Nanowires can be used for transistors which are widely used in today's electronic circuits. At these scales, quantum mechanical effects are important. How external pressure will work on the quantum-scaled single nonowire composite is the focus of this study.
“Even very low pressure can trigger a dramatic change in the electrical resistivity when a system dimension becomes comparable to quantum”, said Dr. Lin Wang, the principal investigator of the work. “Pressure has a unique ability to tune the electron interactions in a clean way,” he added. “It is a direct and effective mean for tuning the behavior of electrons and could lead to the realization of potential pressure sensors.”
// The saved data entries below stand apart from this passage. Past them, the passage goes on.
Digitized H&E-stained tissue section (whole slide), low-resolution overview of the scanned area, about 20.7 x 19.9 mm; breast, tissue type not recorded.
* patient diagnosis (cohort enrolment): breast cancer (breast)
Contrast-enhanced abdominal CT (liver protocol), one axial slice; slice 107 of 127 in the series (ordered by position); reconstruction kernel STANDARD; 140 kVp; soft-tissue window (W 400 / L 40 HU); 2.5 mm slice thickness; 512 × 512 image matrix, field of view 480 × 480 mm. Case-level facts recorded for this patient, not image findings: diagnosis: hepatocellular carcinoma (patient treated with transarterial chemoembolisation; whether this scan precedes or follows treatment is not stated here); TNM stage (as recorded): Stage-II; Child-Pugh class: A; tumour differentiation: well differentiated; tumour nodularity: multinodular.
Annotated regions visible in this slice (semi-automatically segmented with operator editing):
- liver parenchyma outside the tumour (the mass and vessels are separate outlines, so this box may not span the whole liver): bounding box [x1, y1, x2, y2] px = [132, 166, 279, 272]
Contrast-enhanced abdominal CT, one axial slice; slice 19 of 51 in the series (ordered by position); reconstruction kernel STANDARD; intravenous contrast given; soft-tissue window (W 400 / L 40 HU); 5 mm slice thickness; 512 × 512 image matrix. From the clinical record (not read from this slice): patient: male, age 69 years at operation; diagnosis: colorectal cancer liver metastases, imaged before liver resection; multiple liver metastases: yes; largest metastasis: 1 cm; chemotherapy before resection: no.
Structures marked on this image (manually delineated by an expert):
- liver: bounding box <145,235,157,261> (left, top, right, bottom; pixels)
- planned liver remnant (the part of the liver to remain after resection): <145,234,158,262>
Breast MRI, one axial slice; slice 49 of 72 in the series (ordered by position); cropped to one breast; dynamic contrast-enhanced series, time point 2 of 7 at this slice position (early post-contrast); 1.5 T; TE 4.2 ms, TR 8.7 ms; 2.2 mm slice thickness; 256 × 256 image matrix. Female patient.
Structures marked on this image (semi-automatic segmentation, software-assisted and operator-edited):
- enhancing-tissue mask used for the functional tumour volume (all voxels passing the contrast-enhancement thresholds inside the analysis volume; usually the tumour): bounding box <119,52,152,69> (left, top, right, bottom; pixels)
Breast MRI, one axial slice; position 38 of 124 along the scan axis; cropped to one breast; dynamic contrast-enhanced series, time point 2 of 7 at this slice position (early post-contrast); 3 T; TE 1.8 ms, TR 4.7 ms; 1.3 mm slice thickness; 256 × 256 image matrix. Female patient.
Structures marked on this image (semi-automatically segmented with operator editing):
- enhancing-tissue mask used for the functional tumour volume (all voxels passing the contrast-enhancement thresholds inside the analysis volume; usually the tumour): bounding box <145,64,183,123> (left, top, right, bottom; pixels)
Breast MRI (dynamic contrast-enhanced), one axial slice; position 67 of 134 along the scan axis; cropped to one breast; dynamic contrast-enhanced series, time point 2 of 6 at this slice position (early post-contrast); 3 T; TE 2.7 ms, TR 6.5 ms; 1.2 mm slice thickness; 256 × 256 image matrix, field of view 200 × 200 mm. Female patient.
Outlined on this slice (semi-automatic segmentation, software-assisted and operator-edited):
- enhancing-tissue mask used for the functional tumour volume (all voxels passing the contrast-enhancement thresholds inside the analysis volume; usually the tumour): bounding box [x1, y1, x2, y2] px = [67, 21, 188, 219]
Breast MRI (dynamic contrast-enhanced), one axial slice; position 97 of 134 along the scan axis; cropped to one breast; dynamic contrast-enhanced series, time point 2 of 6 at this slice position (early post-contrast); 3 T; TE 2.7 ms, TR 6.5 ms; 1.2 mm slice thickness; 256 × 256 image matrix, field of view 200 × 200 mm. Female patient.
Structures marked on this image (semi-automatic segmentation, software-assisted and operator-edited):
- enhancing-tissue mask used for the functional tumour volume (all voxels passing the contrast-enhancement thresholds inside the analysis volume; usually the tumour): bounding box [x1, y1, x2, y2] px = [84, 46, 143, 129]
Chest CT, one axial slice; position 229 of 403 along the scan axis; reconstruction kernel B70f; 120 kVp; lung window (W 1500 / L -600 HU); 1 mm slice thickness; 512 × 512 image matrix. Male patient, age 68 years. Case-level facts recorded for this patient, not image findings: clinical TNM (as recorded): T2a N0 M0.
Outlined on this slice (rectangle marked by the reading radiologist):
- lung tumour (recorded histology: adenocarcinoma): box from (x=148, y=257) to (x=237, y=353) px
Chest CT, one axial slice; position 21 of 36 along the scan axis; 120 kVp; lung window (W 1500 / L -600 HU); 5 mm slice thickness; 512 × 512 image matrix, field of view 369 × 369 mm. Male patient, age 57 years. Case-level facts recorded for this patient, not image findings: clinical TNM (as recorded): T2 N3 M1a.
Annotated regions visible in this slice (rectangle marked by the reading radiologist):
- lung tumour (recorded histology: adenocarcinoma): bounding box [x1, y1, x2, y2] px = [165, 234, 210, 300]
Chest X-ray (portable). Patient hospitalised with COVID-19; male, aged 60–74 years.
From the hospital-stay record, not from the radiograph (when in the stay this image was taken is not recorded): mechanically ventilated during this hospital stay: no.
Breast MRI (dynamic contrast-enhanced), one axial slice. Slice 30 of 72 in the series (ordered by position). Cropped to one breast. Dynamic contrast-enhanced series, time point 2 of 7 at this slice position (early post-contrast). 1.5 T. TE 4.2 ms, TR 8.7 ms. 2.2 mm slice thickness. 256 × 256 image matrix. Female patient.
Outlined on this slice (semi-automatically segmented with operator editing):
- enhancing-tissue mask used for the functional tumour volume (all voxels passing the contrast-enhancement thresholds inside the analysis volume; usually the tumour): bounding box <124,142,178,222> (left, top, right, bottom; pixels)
By using diamond anvil cell technology, the research team led by Dr. Sudeshna Samanta measured pressure-dependent electrical resistivity of a single, Pt-C nanowire composite, a form of metallic nanocrystalline platinum-amorphous carbon fabricated by focused-ion induced deposition, up to 5 GPa.
The researchers found that when a single Pt-C composite nanowire was subjected to such conditions, it underwent two sharp resistivity transitions with three separate distinct regimes—nonlinear electrical conductivity. First, the resistance increased slowly with pressure and then the nanowire appeared to be a semiconductor followed by a reversible transition during decompression.
“This kind of electrical transportation variation in a nanowire composite cannot be understood or explained using classical physics”, said Dr. Sudeshna Samanta.
“For the untreated Pt-C nanowire composite, the carbon prevents the Pt nanograins from merging and later, pressure compelled them to connect continuously as investigated by transmission electron microscopy further.”
“The nonlinear conductivity evolution within a binary component model can be best described in terms of the so-called percolation theory and tunneling effect”, said Dr. Sudeshna Samanta. “The percolation threshold denotes that the composite becomes conductive, and the tunneling effect is a quantum phenomenon where electrons pass through a barrier”. Below the percolation threshold, metallic Pt nanograins were well separated, electrons scattered from disorders, and system appeared semiconducting. Upon the coalesce of metallic grains under compression, the tunneling conductance dominated, and finally a continuum metallic path formed by the overlapping of metallic nanograins. We believe that a classical percolation and a quantum tunneling boundaries existed together; and the pressure induced conduction process handed over from a percolation to a percolation-assisted tunneling in the Pt-C nanowire”, explained Dr. Sudeshna Samanta.
They also explored the pressure-induced microstructural evolution with a series of cross-sectional HRTEM analysis. At low pressure, the isolated platinum grains moved closer. Upon further compression, the isolated platinum grains overlapped and became indistinguishable, allowing the current to pass in the shortest path and thus resulting in high conductivity in a continuum percolating metal network. Their further Voronoi network simulation also support the conduction mechanism from the HRTEM results.